* _Exercise requirements_
In full and exactly, reproduce the entries below, but omit the pictures.

* _The data_
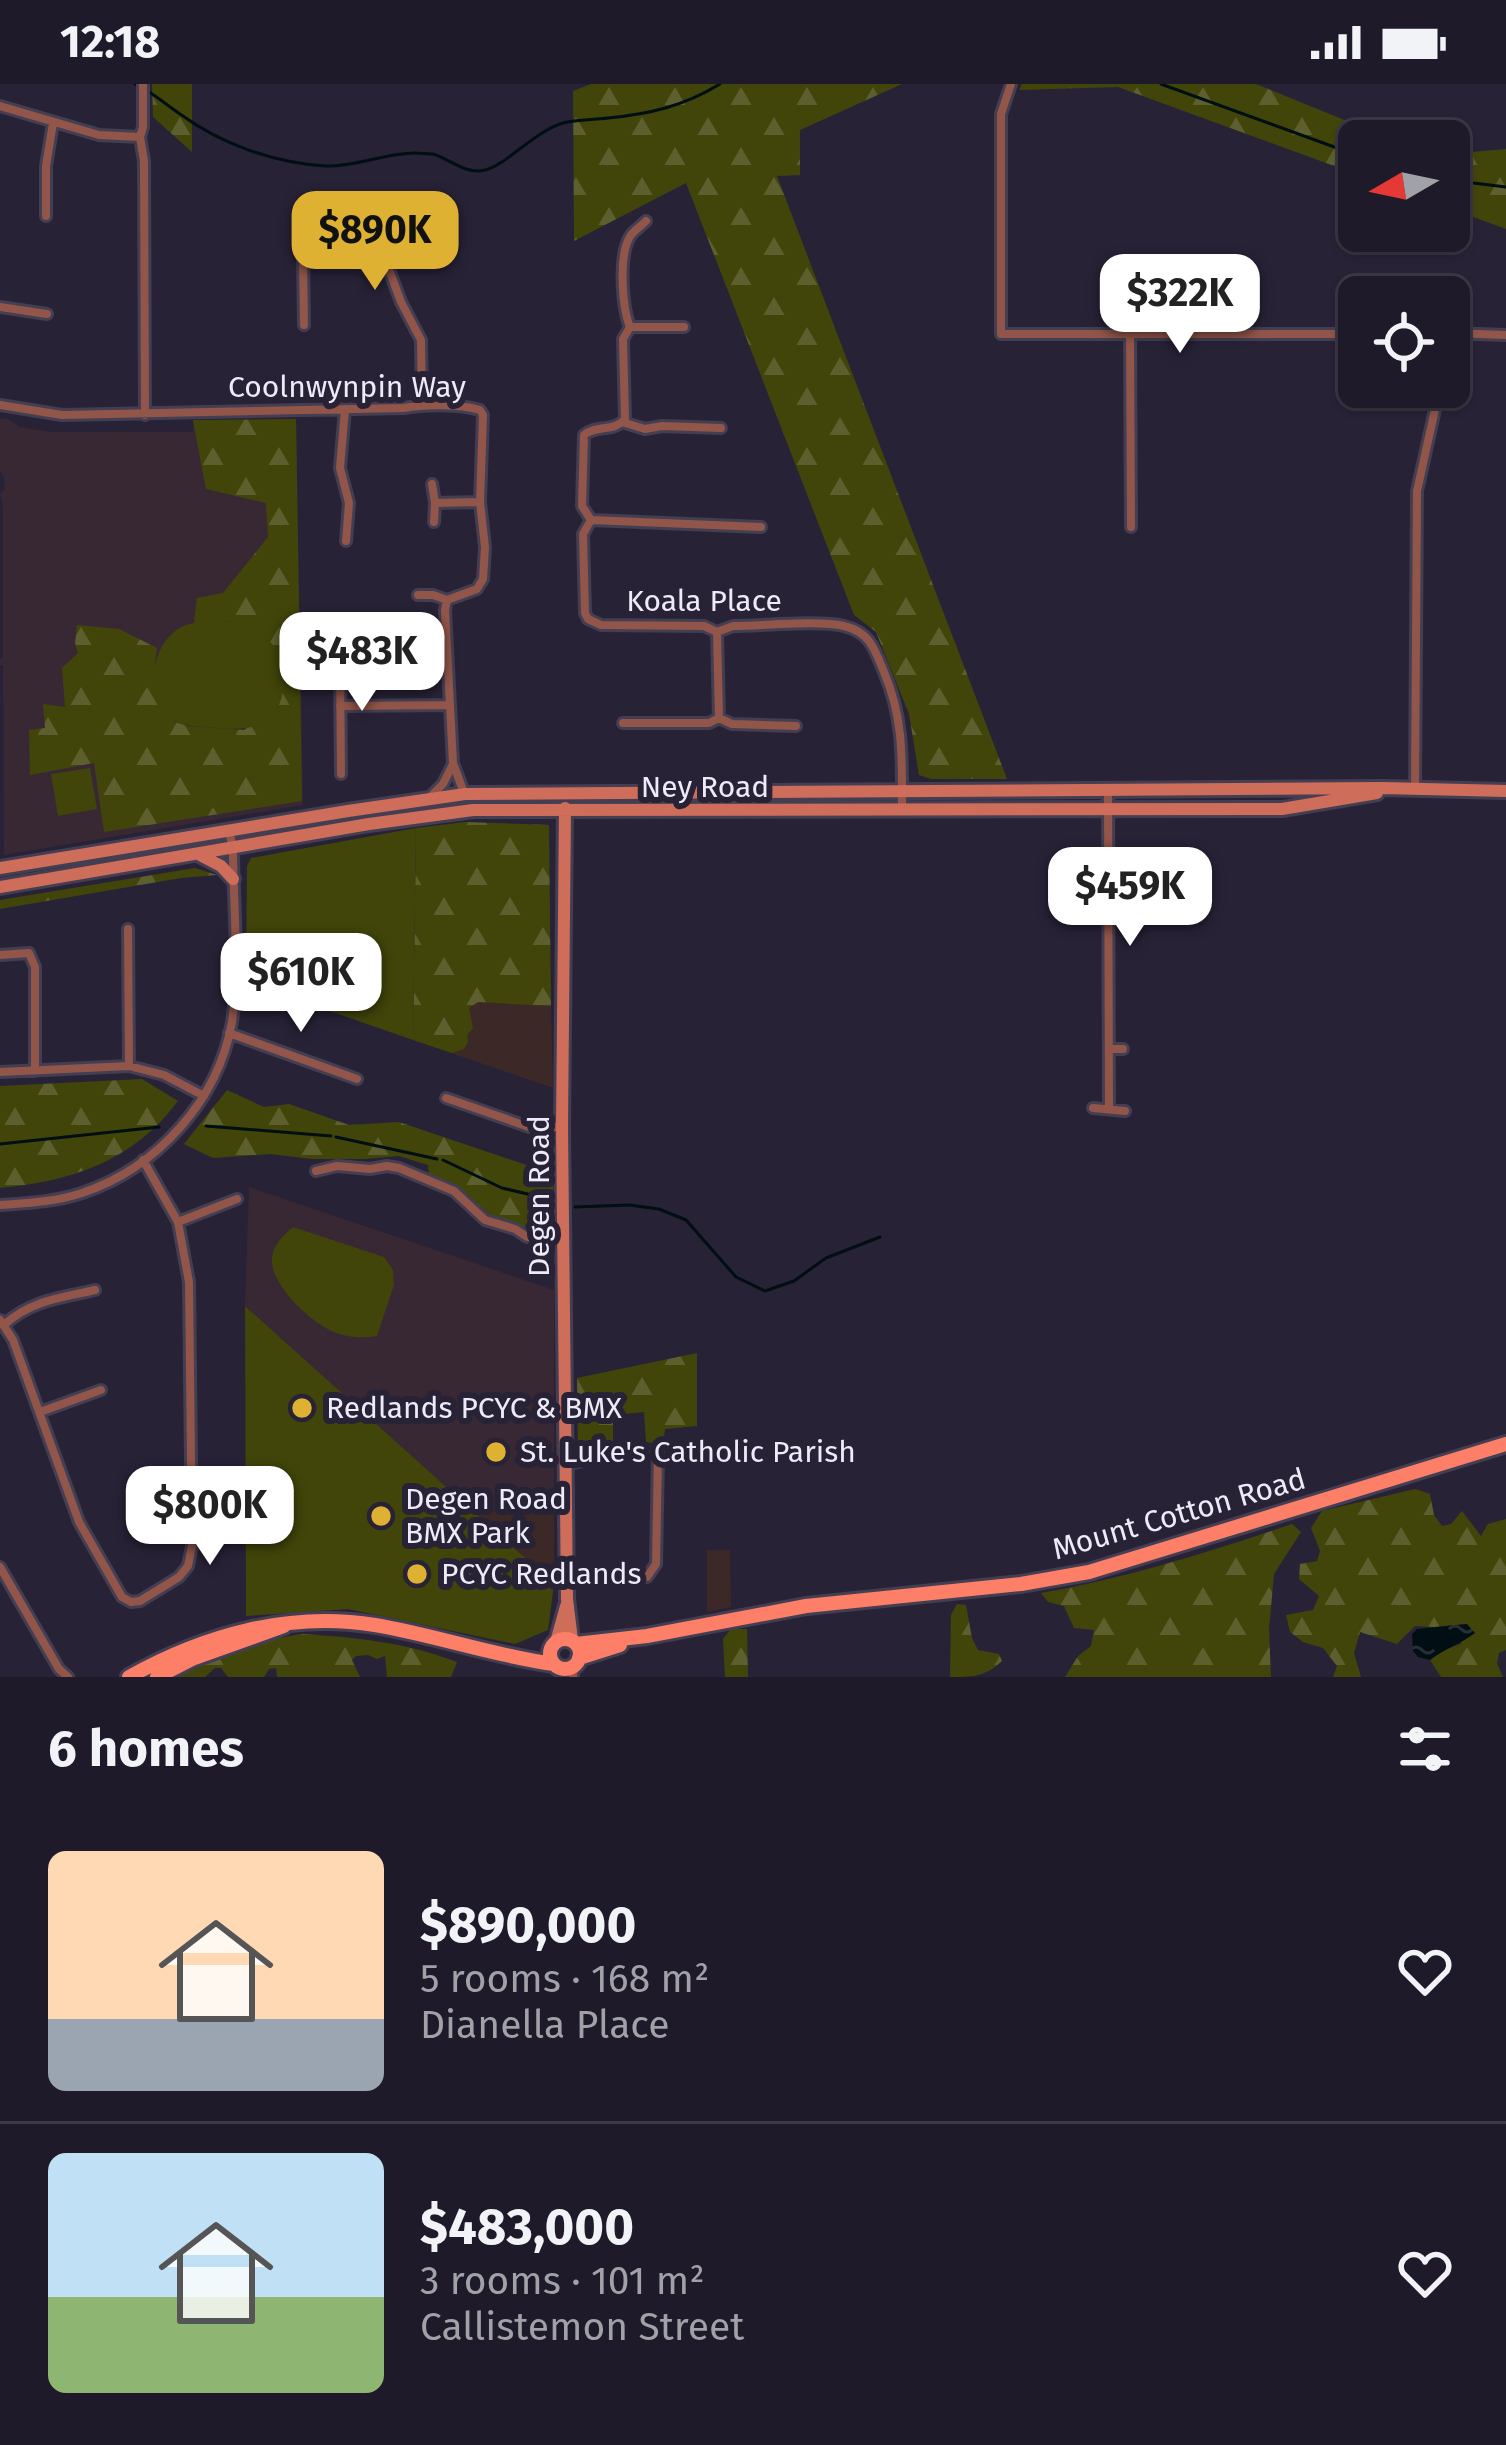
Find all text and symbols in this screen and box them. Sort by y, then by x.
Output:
text: 12:18 [60,15,160,69]
north arrow [1338,120,1470,252]
map controls [1338,120,1470,408]
pin: $890K [291,191,459,293]
text: $890K [319,207,431,253]
pin: $322K [1096,254,1264,356]
text: $322K [1127,270,1233,316]
button: locate [1338,276,1470,408]
street label: Coolnwynpin Way [228,369,466,405]
street label: Koala Place [626,583,782,619]
pin: $483K [278,612,446,714]
text: $483K [306,628,418,674]
street label: Ney Road [641,769,769,805]
pin: $459K [1046,847,1214,949]
text: $459K [1075,863,1185,909]
pin: $610K [217,933,385,1035]
text: $610K [248,949,354,995]
street label: Degen Road [521,1115,557,1277]
place label: Redlands PCYC & BMX [326,1390,623,1426]
marker: Redlands PCYC & BMX [289,1395,315,1421]
place label: St. Luke's Catholic Parish [520,1434,856,1470]
marker: St. Luke's Catholic Parish [483,1439,509,1465]
street label: Mount Cotton Road [1048,1461,1310,1567]
pin: $800K [126,1466,294,1568]
place label: Degen Road BMX Park [405,1481,567,1551]
text: $800K [153,1482,267,1528]
marker: Degen Road BMX Park [368,1503,394,1529]
place label: PCYC Redlands [441,1556,642,1592]
marker: PCYC Redlands [404,1561,430,1587]
icon: filters [1392,1716,1458,1782]
text: 6 homes [48,1718,244,1780]
text: $890,000 [420,1894,636,1956]
icon: home [144,1899,288,2043]
icon: heart [1392,1938,1458,2004]
text: 5 rooms · 168 m² [420,1956,709,2002]
text: Dianella Place [420,2002,669,2048]
text: $483,000 [420,2196,634,2258]
icon: home [144,2201,288,2345]
icon: heart [1392,2240,1458,2306]
text: 3 rooms · 101 m² [420,2258,705,2304]
text: Callistemon Street [420,2304,744,2350]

* _Exercise response_
Find all text and symbols in this screen and box them. Sort by y, then by x.
Output:
text: 12:18 [60,15,160,69]
north arrow [1338,120,1470,252]
map controls [1338,120,1470,408]
pin: $890K [291,191,459,293]
text: $890K [319,207,431,253]
pin: $322K [1096,254,1264,356]
text: $322K [1127,270,1233,316]
button: locate [1338,276,1470,408]
street label: Coolnwynpin Way [228,369,466,405]
street label: Koala Place [626,583,782,619]
pin: $483K [278,612,446,714]
text: $483K [306,628,418,674]
street label: Ney Road [641,769,769,805]
pin: $459K [1046,847,1214,949]
text: $459K [1075,863,1185,909]
pin: $610K [217,933,385,1035]
text: $610K [248,949,354,995]
street label: Degen Road [521,1115,557,1277]
place label: Redlands PCYC & BMX [326,1390,623,1426]
marker: Redlands PCYC & BMX [289,1395,315,1421]
place label: St. Luke's Catholic Parish [520,1434,856,1470]
marker: St. Luke's Catholic Parish [483,1439,509,1465]
street label: Mount Cotton Road [1048,1461,1310,1567]
pin: $800K [126,1466,294,1568]
place label: Degen Road BMX Park [405,1481,567,1551]
text: $800K [153,1482,267,1528]
marker: Degen Road BMX Park [368,1503,394,1529]
place label: PCYC Redlands [441,1556,642,1592]
marker: PCYC Redlands [404,1561,430,1587]
icon: filters [1392,1716,1458,1782]
text: 6 homes [48,1718,244,1780]
text: $890,000 [420,1894,636,1956]
icon: home [144,1899,288,2043]
icon: heart [1392,1938,1458,2004]
text: 5 rooms · 168 m² [420,1956,709,2002]
text: Dianella Place [420,2002,669,2048]
text: $483,000 [420,2196,634,2258]
icon: home [144,2201,288,2345]
icon: heart [1392,2240,1458,2306]
text: 3 rooms · 101 m² [420,2258,705,2304]
text: Callistemon Street [420,2304,744,2350]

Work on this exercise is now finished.